L’exposé suivant par Marine Friant-Perrot, juriste à l’Université de Nantes, remettait en cause l’idée selon laquelle les grandes quantités de données disponibles concernant la composition des aliments mais aussi les comportements alimentaires des individus, représentent systématiquement un gain pour la santé et une aide à la décision. Et de relever, d’une part « une surresponsabilité des personnes dans la gestion de leur alimentation et de leur mode de vie, alors que 90% de ce que nous mangeons est déterminé par l’environnement alimentaire », d’autre part « une captation par le secteur marchand du discours nutritionnel et de prévention de l’obésité et du surpoids », avec à la clé la création d’une nouvelle norme alimentaire née dans le giron du Big data.
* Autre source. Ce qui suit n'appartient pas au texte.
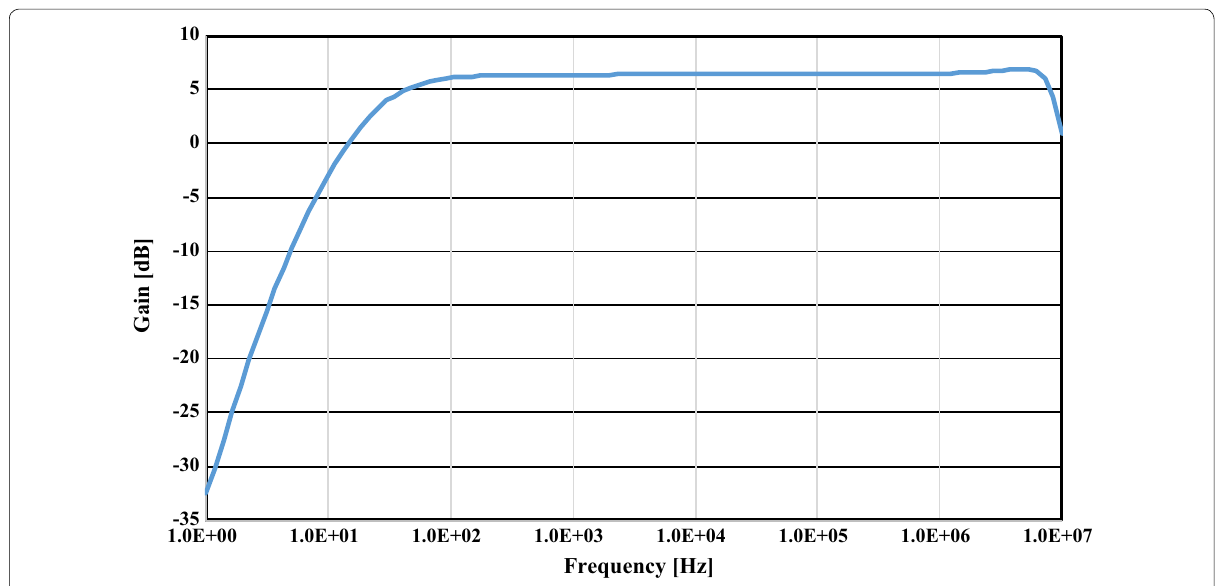
Fig. 11 Frequency response of the WPT-Pre(AC) measured in the ground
Un constat partagé par Margo Bernelin, juriste elle aussi, dont les travaux sur les textes de loi en lien avec la santé publique indiquent que la collecte de données est devenue une finalité en soi, et non plus un outil au service de la santé publique, et que de grandes entreprises investies dans l’hébergement de données sont entrées dans un rôle d’acteurs normatifs. Pour sûr, la santé publique n’a pas fini de trembler.

DataSanté, kesako ?

Initié en 2017 pour une durée de cinq ans, DataSanté est un programme de recherche visant à étudier les questions – éthiques, juridiques, médicales, mathématiques – soulevées par l’utilisation des données massives dans le champ de la santé et l’émergence de la médecine personnalisée. Soutenu par l’Université de Nantes et la Région des Pays de la Loire, il s’appuie sur un réseau interdisciplinaire d’une cinquantaine d’experts en recherche biomédicale (juristes, philosophes, médecins, bio-informaticiens, etc.)

De la construction des données aux transformations de la médecine en passant par la mise au point des algorithmes, leurs travaux couvrent tout le spectre de la transformation à l’oeuvre. Colloques et ateliers sont régulièrement organisés pour partager et faire avancer les réflexions.